China was angered by Australia’s recent blocking of an A$10 billion ($7.7 billion) sale of the country’s biggest energy grid to Chinese bidders, and by Britain’s delay of a $24 billion Chinese-invested nuclear project, saying the hurdles smacked of protectionism and paranoia.

But business groups and Western officials point out that restrictions on foreign companies in Chinese industries, such as financial services, healthcare, and logistics, are often far greater than what Chinese firms face abroad.
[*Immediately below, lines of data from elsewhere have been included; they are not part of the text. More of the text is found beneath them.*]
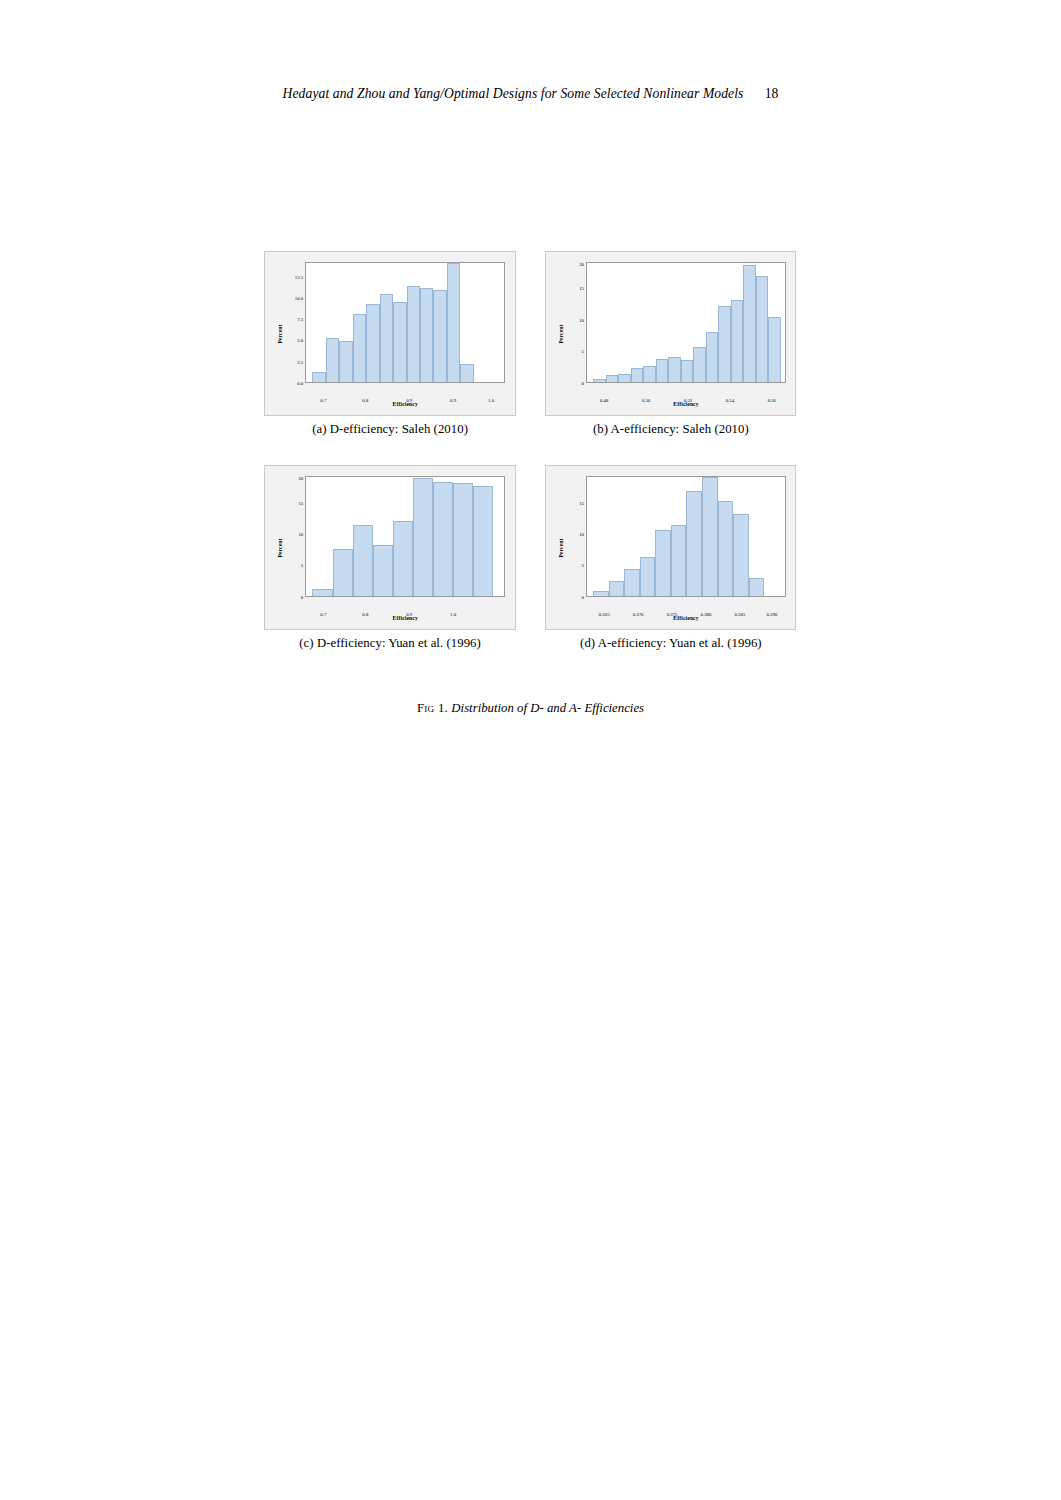Hedayat and Zhou and Yang/Optimal Designs for Some Selected Nonlinear Models18
| Percent 0.0 2.5 5.0 7.5 10.0 12.5 0.7 0.8 0.9 0.9 1.0 Efficiency (a) D-efficiency: Saleh (2010) | | Percent 0 5 10 15 20 0.48 0.50 0.52 0.54 0.56 Efficiency (b) A-efficiency: Saleh (2010) |
| Percent 0 5 10 15 20 0.7 0.8 0.9 1.0 Efficiency (c) D-efficiency: Yuan et al. (1996) | | Percent 0 5 10 15 0.365 0.370 0.375 0.380 0.385 0.390 Efficiency (d) A-efficiency: Yuan et al. (1996) |
Fig 1. Distribution of D- and A- Efficiencies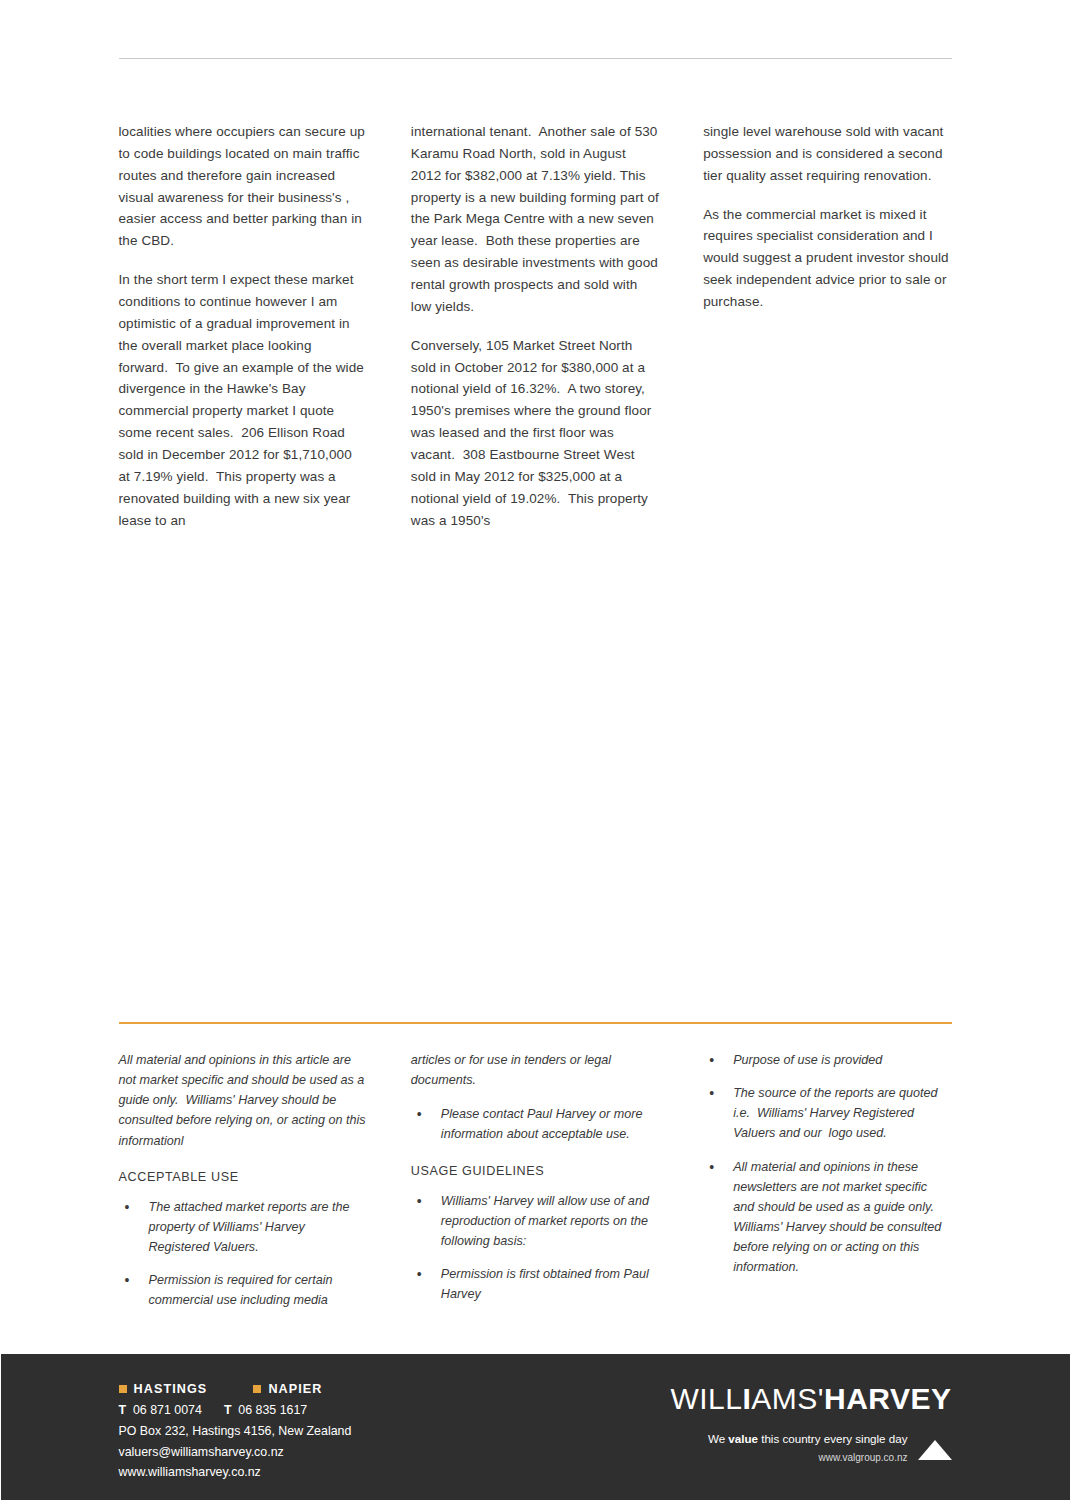localities where occupiers can secure up to code buildings located on main traffic routes and therefore gain increased visual awareness for their business's , easier access and better parking than in the CBD.
In the short term I expect these market conditions to continue however I am optimistic of a gradual improvement in the overall market place looking forward. To give an example of the wide divergence in the Hawke's Bay commercial property market I quote some recent sales. 206 Ellison Road sold in December 2012 for $1,710,000 at 7.19% yield. This property was a renovated building with a new six year lease to an
international tenant. Another sale of 530 Karamu Road North, sold in August 2012 for $382,000 at 7.13% yield. This property is a new building forming part of the Park Mega Centre with a new seven year lease. Both these properties are seen as desirable investments with good rental growth prospects and sold with low yields.
Conversely, 105 Market Street North sold in October 2012 for $380,000 at a notional yield of 16.32%. A two storey, 1950's premises where the ground floor was leased and the first floor was vacant. 308 Eastbourne Street West sold in May 2012 for $325,000 at a notional yield of 19.02%. This property was a 1950's
single level warehouse sold with vacant possession and is considered a second tier quality asset requiring renovation.
As the commercial market is mixed it requires specialist consideration and I would suggest a prudent investor should seek independent advice prior to sale or purchase.
All material and opinions in this article are not market specific and should be used as a guide only. Williams' Harvey should be consulted before relying on, or acting on this informationl
ACCEPTABLE USE
The attached market reports are the property of Williams' Harvey Registered Valuers.
Permission is required for certain commercial use including media
articles or for use in tenders or legal documents.
Please contact Paul Harvey or more information about acceptable use.
USAGE GUIDELINES
Williams' Harvey will allow use of and reproduction of market reports on the following basis:
Permission is first obtained from Paul Harvey
Purpose of use is provided
The source of the reports are quoted i.e. Williams' Harvey Registered Valuers and our logo used.
All material and opinions in these newsletters are not market specific and should be used as a guide only. Williams' Harvey should be consulted before relying on or acting on this information.
HASTINGS NAPIER
T 06 871 0074 T 06 835 1617
PO Box 232, Hastings 4156, New Zealand
valuers@williamsharvey.co.nz
www.williamsharvey.co.nz
WILLIAMS'HARVEY
We value this country every single day www.valgroup.co.nz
“This unbalanced situation is not politically sustainable and for its own benefit China should begin reciprocating by opening up and allowing European business to contribute more to its economy,” the Chamber said, adding that doing so was needed if China was to avoid a middle income trap.

Chamber president Joerg Wuttke said he was worried about protectionist sentiments brewing among European officials as a result of China’s slow progress in opening markets.

“We worry that China might unleash protectionist forces, which none of us want to see,” Wuttke told reporters ahead of the paper’s release.

Chinese officials say the country provides a fair and open market environment and that foreign firms have benefited greatly from its decades of economic growth.

China has sought to address slowing growth by promoting innovation in strategic industries, such as information technology and robotics.

Beijing’s “Made in China 2025” plan calls for a progressive increase in domestic components in such sectors, leading foreign firms to worry they will face increasing hurdles in China contrary to officials’ vows to open markets.

The Chamber said the government’s increasing role in directing capital to such industries “will not allow China to realise its full economic potential” and warned that waiting to carry forward reforms until after an important congress of the ruling Communist Party in 2017 would have “significant costs”.

“If it is ultimately unwilling to offer reciprocal access to its own market, China cannot assume that it will indefinitely continue to enjoy open and unhindered access to the EU’s,” the Chamber said.